*Verilen Metin*
▼

Acaba Türkiye’nin ön cephesi Nusaybin’de mi, yoksa Ankara’da mı? Artık çuvalı, Süleymaniye’de değil, Beşiktaş’ta geçiriyorlar. Şu an çuval geçirenler, ABD silahlı güçleri değil, BOP Eşbaşkanlığı’nın Kuvvayı İnzibatiyesi’dir. Dış hatlardan gelen tehdidi göğüslemenin belirleyici koşulu, içerdeki kuşatmayı yarmaktır. Milli Orduya kendi vatanında operasyon yapılamaz.
İşçi Partisi Genel Başkanı Doğu Perinçek, Hava Kuvvetleri Komutanlığı Adli Müşavirliğine yapılan operasyon konusunda yazılı bir açıklama yaptı. Açıklamayı aşağıda sunuyoruz.

▲

*Sağlanan Kayıtlar*

▼

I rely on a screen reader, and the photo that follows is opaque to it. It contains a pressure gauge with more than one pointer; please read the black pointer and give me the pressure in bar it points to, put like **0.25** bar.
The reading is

▲
▼

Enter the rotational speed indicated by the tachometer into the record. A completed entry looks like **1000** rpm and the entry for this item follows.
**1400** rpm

▲

*Yapılacak İşler*
A. Metne dayanarak şu soruları yanıtlayınız:
(i) Metne göre çuval artık nerede geçiriliyor?
(ii) Yazılı açıklamayı kim yaptı?
(iii) Açıklama hangi kuruma yapılan operasyon hakkındadır?
B. Metinde "Acaba Türkiye’nin ön" ile "vatanında operasyon yapılamaz." arasındaki bölümü, her iki ifade de dahil olmak üzere aynen aktarınız.
Kayıtlar, metinden ayrı tutulması gereken bağımsız bir malzemedir.

*Beklenen Çıktılar*
A.
(i) Beşiktaş'ta.
(ii) İşçi Partisi Genel Başkanı Doğu Perinçek.
(iii) Hava Kuvvetleri Komutanlığı Adli Müşavirliği.

B.
Acaba Türkiye’nin ön cephesi Nusaybin’de mi, yoksa Ankara’da mı? Artık çuvalı, Süleymaniye’de değil, Beşiktaş’ta geçiriyorlar. Şu an çuval geçirenler, ABD silahlı güçleri değil, BOP Eşbaşkanlığı’nın Kuvvayı İnzibatiyesi’dir. Dış hatlardan gelen tehdidi göğüslemenin belirleyici koşulu, içerdeki kuşatmayı yarmaktır. Milli Orduya kendi vatanında operasyon yapılamaz.